Come May, Kokonuts will appear as a substitute in “Absinthe” at Caesars Palace, performing the bubble dance created in the 1930s by the legendary Sally Rand, who also came up with another burlesque classic, the ostrich-feather fan dance.

“I will always perform it as classic as I can,” Kokonuts says of the bubble dance.

But for Kokonuts, the real challenge — and real satisfaction — comes from developing an original act.

“You get to create on your own,” she explains. “I love the costumes — I make a lot of my own,” she says, describing herself as the “rhinestones and feathers type.”

From concept to stage, the process “can take a year or longer,” Kokonuts explains. “With some acts, it’s really challenging. You see an act completed in your head,” with elements such as “flying through the air,” but practical considerations often bring the imagined routine back to earth.

Kokonuts, whose mother also was a stripper and burlesque performer, “started stripping, underage, in a strip club in Alaska,” she says. “Mostly, I needed the money.”

When she turned 21, she came to Las Vegas.

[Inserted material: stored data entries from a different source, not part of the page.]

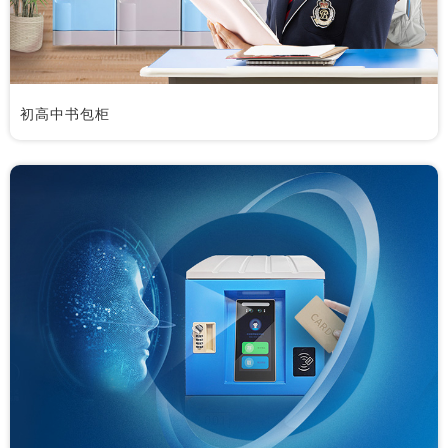
初高中书包柜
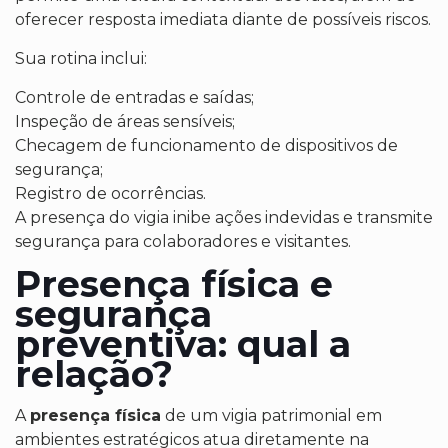
oferecer resposta imediata diante de possíveis riscos.
Sua rotina inclui:
Controle de entradas e saídas;
Inspeção de áreas sensíveis;
Checagem de funcionamento de dispositivos de
segurança;
Registro de ocorrências.
A presença do vigia inibe ações indevidas e transmite
segurança para colaboradores e visitantes.
Presença física e
segurança
preventiva: qual a
relação?
A
presença física
de um vigia patrimonial em
ambientes estratégicos atua diretamente na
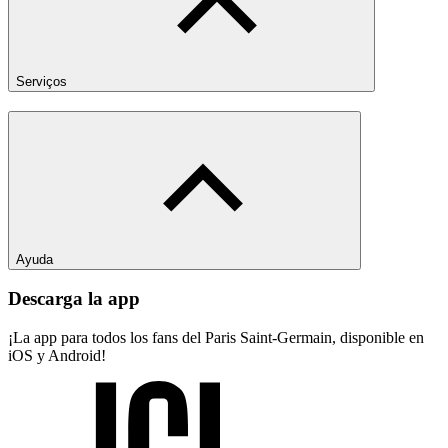
Serviços
Ayuda
Descarga la app
¡La app para todos los fans del Paris Saint-Germain, disponible en
iOS y Android!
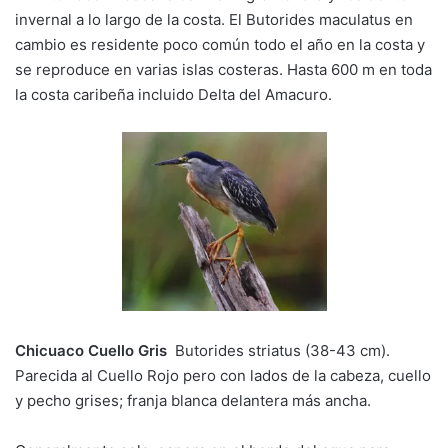
invernal a lo largo de la costa. El Butorides maculatus en
cambio es residente poco común todo el año en la costa y
se reproduce en varias islas costeras. Hasta 600 m en toda
la costa caribeña incluido Delta del Amacuro.
Chicuaco Cuello Gris
Butorides striatus (38-43 cm).
Parecida al Cuello Rojo pero con lados de la cabeza, cuello
y pecho grises; franja blanca delantera más ancha.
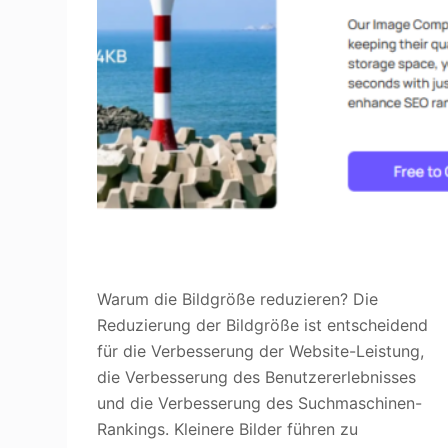
Warum die Bildgröße reduzieren? Die
Reduzierung der Bildgröße ist entscheidend
für die Verbesserung der Website-Leistung,
die Verbesserung des Benutzererlebnisses
und die Verbesserung des Suchmaschinen-
Rankings. Kleinere Bilder führen zu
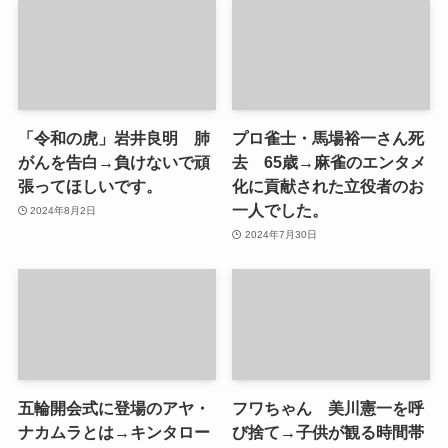
「令和の虎」岩井良明 肺
プロ雀士・馬場裕一さん死
がんを告白→負けないで頑
去 65歳→麻雀のエンタメ
張ってほしいです。
化に貢献された立役者のお
一人でした。
2024年8月2日
2024年7月30日
五輪開会式に登場のアヤ・
フワちゃん 美川憲一を呼
ナカムラとは→キンタロー
び捨て→子供が観る時間帯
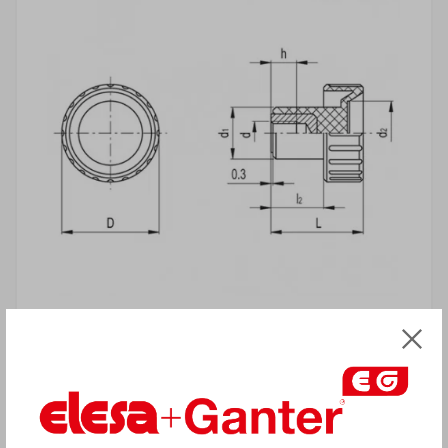
ВНИМАНИЕ!
Товар с пометкой «Есть в наличии»
отгружается Покупателю
в срок до 6
рабочих дней
. Сроки поставки
товара, которого нет на складе,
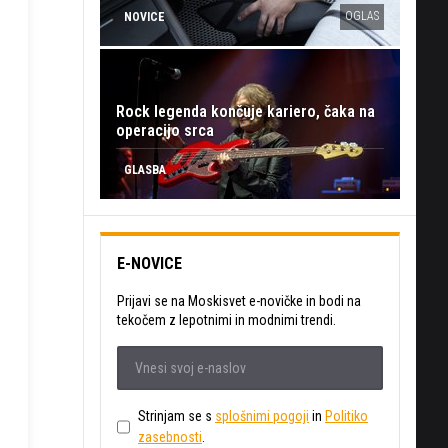
OGLAS
NOVICE
Rock legenda končuje kariero, čaka na
operacijo srca
GLASBA
E-NOVICE
Prijavi se na Moskisvet e-novičke in bodi na
tekočem z lepotnimi in modnimi trendi.
Strinjam se s
splošnimi pogoji
in
Politiko
zasebnosti
.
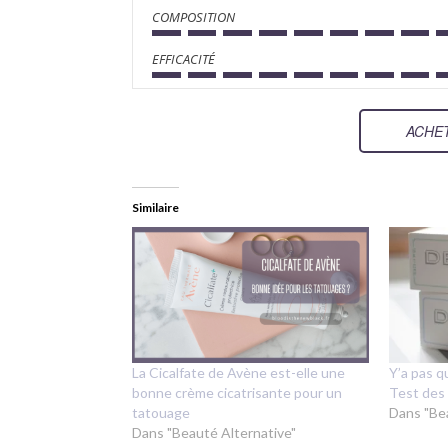
COMPOSITION
EFFICACITÉ
ACHET
Similaire
La Cicalfate de Avène est-elle une
Y’a pas q
bonne crème cicatrisante pour un
Test des
tatouage
Dans "Be
Dans "Beauté Alternative"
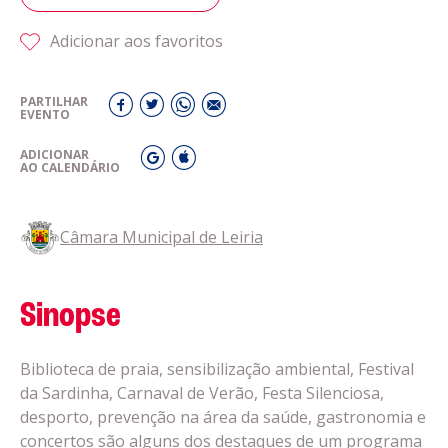
Adicionar aos favoritos
PARTILHAR
EVENTO
ADICIONAR
AO CALENDÁRIO
Câmara Municipal de Leiria
Sinopse
Biblioteca de praia, sensibilização ambiental, Festival
da Sardinha, Carnaval de Verão, Festa Silenciosa,
desporto, prevenção na área da saúde, gastronomia e
concertos são alguns dos destaques de um programa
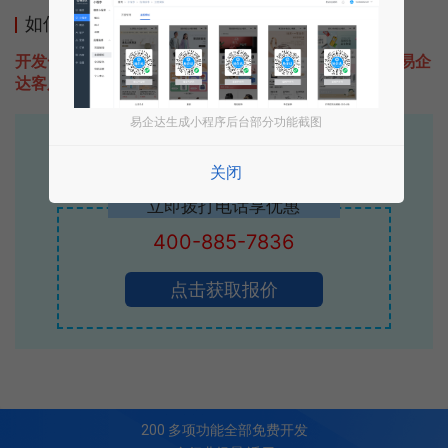
如何开发类似小安读书的小程序
开发一款类似小安读书的小程序不难，只需要咨询本站易企
达客服即可为您定制开发，免费提供报价。
易企达生成小程序后台部分功能截图
易企达10年行业沉淀！
专业小程序、公众号H5 APP等软件开发
关闭
立即拨打电话享优惠
400-885-7836
点击获取报价
200
多项功能全部免费开发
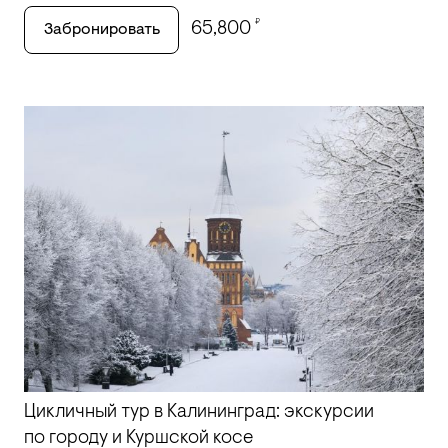
₽
65,800
Забронировать
Цикличный тур в Калининград: экскурсии
по городу и Куршской косе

Although “burlesque performers are strippers,” Kokonuts says, “burlesque dancers don’t do lap dances.”

It’s a chance “to entertain and not have to be so close to the audience,” she explains — a factor that definitely makes a difference to her because “I still get nervous going onstage.”

Little wonder, then, that Kokonuts’ signature routine features her as a kimono-wearing geisha.

“Obviously, that comes off,” she says of the kimono. “But I’m highly uncomfortable onstage being very nude,” so “I try to stay as covered up as possible, hence the giant kimono.”

The primary goal in any of her routines, according to Kokonuts, is “telling a good story,” she explains, likening the focus of a good act to “a good TV commercial,” where “you’ve got two to three seconds to capture their attention,” after which an audience “will get curious about the story” — and keep watching.

And that enticement, Wax suggests, remains an essential ingredient in burlesque’s allure.

Just as at a strip club, “the point is to look at a naked lady,” he says, but in burlesque “it’s a long seduction, slowly revealing.”

“The other big distinction is the sense of humor,” Wax adds. “It’s playful.”

After all, the word burlesque “literally means a joke,” he notes. (Or “a play, story, novel, etc., that makes a serious subject seem funny or ridiculous,” as Merriam-Webster.com defines the noun.)

“Burlesque is rooted in parody,” Wax adds, noting how, in burlesque’s heyday, performers would poke fun at, among other things, “the foibles of human nature.”

And when it comes to the foibles of human nature, Las Vegas always has been a natural magnet, “created to entice you,” just as “burlesque was always promising you and leading you in,” he says.

For audiences and performers alike, “this was the place where you could go and live in fantasy,” Wax says.

To Kokonuts, however, burlesque is another way to repackage sex.

“You can say ‘female empowerment,’” she says. “But in my opinion, it’s just another way to sell sex.”